As práticas tecnoculturais da sociedade contemporânea suscitam uma espécie de “filosofia prática” da pessoa, onde o conceito de sujeito e objeto necessita de uma elucidação.

Sujeito é a categoria moderna para designar aquilo que se mantém idêntico a si mesmo em situações diversas de discurso ou de comunicação; e um suporte (lógico) permanente para as propriedades acidentais de tudo que existe. Objeto, no interior dessa dicotomia é a simples presença de uma coisa no mundo, à qual o sujeito vem atribuir significado e função.

Porém Lacan diz que o “eu” é um fenômeno no sujeito, não sendo o próprio sujeito. Essa questão é hoje trazida à baila, tanto no âmbito da reflexão sociológica sobre a complexidade da pessoa (sujeito) como no das mutações culturais da identidade pessoal.

Nos tempos modernos, onde a tecnocultura tem gerado novos significados para conceitos tradicionais, há uma mudança significativa da sociedade, implicando também em mutações nas pessoas. Pessoa é o próprio ser humano enquanto invenção da cultura.

Assim como a televisão simula a realidade factual, a biologia genética e as diversas tecnologias cosméticas dão margem a uma livre combinatória da identidade pessoal, incluindo aí desde a mudança de sexo, até a montagem de personalidades combináveis ao ritmo da moda ou do gosto pessoal.

A identidade viabiliza-se como um jogo de signos realizados por imagens que

circulam aceleradamente, de forma contagiante, à maneira de um processo viral; as identidades pessoais hoje tem se tornado comutáveis por combinações sígnicas.

Nas peças publicitárias, ou nas estetizações médicas, o corpo celebrado não é o receptáculo inflável de forças, ao que o antigo grego chamava de soma, e sim um signo que faz esvanecer-se a realidade somática.

A imagem, o imaginário delirante investe com tal profundidade ao ser orgânico das instituições éticas, que a consciência do sujeito, assim como as relações intersubjetivas, não podem deixar de ser afetadas.
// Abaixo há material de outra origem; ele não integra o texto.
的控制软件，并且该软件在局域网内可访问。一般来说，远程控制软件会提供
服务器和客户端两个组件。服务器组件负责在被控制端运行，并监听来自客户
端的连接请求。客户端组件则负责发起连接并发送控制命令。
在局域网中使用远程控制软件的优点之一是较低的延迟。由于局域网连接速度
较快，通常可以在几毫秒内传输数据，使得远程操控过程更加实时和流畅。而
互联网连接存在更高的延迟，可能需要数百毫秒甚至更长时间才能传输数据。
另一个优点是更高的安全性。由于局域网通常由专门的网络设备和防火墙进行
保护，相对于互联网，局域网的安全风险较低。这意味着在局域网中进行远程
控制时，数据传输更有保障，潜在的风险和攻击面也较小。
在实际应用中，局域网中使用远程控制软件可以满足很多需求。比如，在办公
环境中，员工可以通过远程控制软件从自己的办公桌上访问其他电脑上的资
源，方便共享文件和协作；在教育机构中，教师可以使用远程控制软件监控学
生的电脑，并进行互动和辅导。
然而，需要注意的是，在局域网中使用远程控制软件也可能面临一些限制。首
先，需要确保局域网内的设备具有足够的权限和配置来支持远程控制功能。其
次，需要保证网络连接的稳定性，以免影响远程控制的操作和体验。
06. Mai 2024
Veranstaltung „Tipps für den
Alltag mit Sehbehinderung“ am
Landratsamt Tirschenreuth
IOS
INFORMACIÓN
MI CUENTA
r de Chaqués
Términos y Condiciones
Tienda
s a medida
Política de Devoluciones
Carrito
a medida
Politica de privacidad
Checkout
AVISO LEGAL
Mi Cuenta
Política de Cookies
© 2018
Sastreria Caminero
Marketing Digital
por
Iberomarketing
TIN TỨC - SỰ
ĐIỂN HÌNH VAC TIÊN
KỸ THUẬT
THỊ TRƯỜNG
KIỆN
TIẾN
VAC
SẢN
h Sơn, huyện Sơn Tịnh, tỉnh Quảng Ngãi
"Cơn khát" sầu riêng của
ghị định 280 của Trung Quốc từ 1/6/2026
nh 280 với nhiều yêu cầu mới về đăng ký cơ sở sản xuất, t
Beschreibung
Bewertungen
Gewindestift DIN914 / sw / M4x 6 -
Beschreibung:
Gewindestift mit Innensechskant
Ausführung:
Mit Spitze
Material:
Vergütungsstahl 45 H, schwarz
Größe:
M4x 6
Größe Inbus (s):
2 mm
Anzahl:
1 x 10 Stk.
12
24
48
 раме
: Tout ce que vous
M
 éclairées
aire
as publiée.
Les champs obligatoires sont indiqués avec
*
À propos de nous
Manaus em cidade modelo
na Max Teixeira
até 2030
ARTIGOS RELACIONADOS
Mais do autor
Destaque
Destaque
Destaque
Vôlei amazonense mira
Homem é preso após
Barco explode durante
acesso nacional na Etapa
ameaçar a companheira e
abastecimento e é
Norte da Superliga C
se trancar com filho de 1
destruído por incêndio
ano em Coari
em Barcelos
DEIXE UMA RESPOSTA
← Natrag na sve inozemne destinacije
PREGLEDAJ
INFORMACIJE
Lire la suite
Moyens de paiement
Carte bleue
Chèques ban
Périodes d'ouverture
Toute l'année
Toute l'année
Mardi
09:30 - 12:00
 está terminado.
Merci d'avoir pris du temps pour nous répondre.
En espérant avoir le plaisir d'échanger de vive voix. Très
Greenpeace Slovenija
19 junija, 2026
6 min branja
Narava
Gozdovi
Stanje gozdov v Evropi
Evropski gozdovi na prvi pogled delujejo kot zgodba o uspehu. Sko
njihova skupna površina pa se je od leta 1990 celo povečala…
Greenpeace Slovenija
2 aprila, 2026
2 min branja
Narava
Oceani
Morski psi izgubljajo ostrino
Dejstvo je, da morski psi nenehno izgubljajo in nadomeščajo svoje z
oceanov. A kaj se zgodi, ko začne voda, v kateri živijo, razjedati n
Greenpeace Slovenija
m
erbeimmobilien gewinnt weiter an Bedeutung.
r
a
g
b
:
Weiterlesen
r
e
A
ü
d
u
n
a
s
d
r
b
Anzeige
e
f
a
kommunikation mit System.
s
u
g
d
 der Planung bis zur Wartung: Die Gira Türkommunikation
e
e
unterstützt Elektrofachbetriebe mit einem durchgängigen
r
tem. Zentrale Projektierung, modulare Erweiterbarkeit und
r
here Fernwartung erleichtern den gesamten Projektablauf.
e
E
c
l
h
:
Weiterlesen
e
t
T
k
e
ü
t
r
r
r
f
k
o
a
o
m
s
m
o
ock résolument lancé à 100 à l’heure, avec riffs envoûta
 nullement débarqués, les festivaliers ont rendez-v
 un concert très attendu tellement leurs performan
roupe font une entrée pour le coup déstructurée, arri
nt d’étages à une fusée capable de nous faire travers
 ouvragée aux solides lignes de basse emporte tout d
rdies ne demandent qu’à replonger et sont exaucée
Mudar, transformar a identidade, são os termos de uma nova equação pessoal, em que a palavra “identificação”, por sugerir processo de alteração, é provavelmente mais forte que “identidade”, com seus traços de estabilidade e unidade; os corpos tornam-se vulneráveis à irradiação viral dos signos, e as identidades podem ser produzidas como um bem de mercado.